Les Leçons sur la jurisprudence sont issues de notes du
cours de philosophie morale professé par Adam Smith
de 1762 à 1764 à l'Université de Glasgow. Alors que
les autres parties de ce cours ont trouvé leur accomplissement
dans La théorie des sentiments moraux de 1759 et dans La richesse des
nations de 1776, ces notes d'étudiants restent l'unique témoignage
d'une théorie de la justice élaborée à partir de la lecture critique
de l'école hollandaise du droit naturel.
Ces Leçons proposent un commentaire synthétique de la théorie
de la justice exposée par Hutcheson en 1742 dans son Philosophiae
moralis institutio compendiaria. Smith se réfère à différentes traditions
juridiques parmi lesquelles il s'efforce le plus souvent de faire
ressortir l'originalité de la common law dans laquelle il voit
le véritable droit naturel. La possibilité d'une justification
intersubjective des attentes mutuelles, mise à l'épreuve du
point de vue du spectateur impartial, tient lieu, pour le droit
privé, du fondement assurant que la nature rejoint la justice.

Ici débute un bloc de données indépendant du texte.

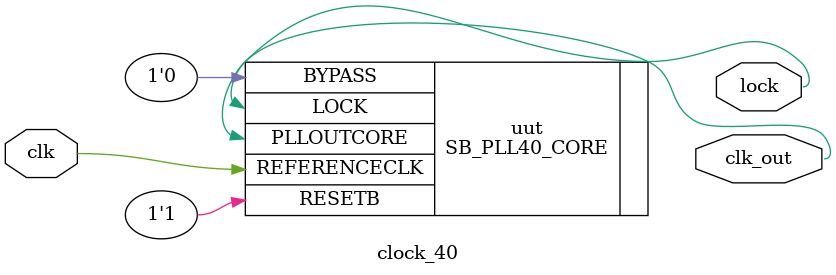
<source format=v>
module clock_40 (
  input wire clk,
  output wire clk_out,
  output wire lock
);
  SB_PLL40_CORE #(.FEEDBACK_PATH("SIMPLE"),
    .PLLOUT_SELECT("GENCLK"),
    .DIVR(4'b0000),
    .DIVF(7'b0110100),
    .DIVQ(3'b100),
    .FILTER_RANGE(3'b001)
  ) uut (
    .REFERENCECLK(clk),
    .PLLOUTCORE(clk_out),
    .LOCK(lock),
    .RESETB(1'b1),
    .BYPASS(1'b0)
  );

endmodule

</source>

Par ailleurs, l'histoire devient l'instrument analytique qui permet,
en reformulant certains a priori conceptuels et en s'efforçant de
réinscrire la genèse de la norme de droit dans l'infrastructure
sociale, de proposer une issue à l'alternative opposant les théories
jusnaturalistes et le conventionnalisme juridique. Ces pages
soulignent l'importance de la pensée de Hume et témoignent
de l'état d'avancement des idées de Smith sur l'économie politique
à une époque où son maître ouvrage était encore à l'état d'ébauche.
Dans cet ouvrage qui permet de faire la synthèse de l'oeuvre publiée,
on pourra ainsi découvrir en quoi l'interrogation sur le juste
n'est pas séparable d'une anthropologie historique.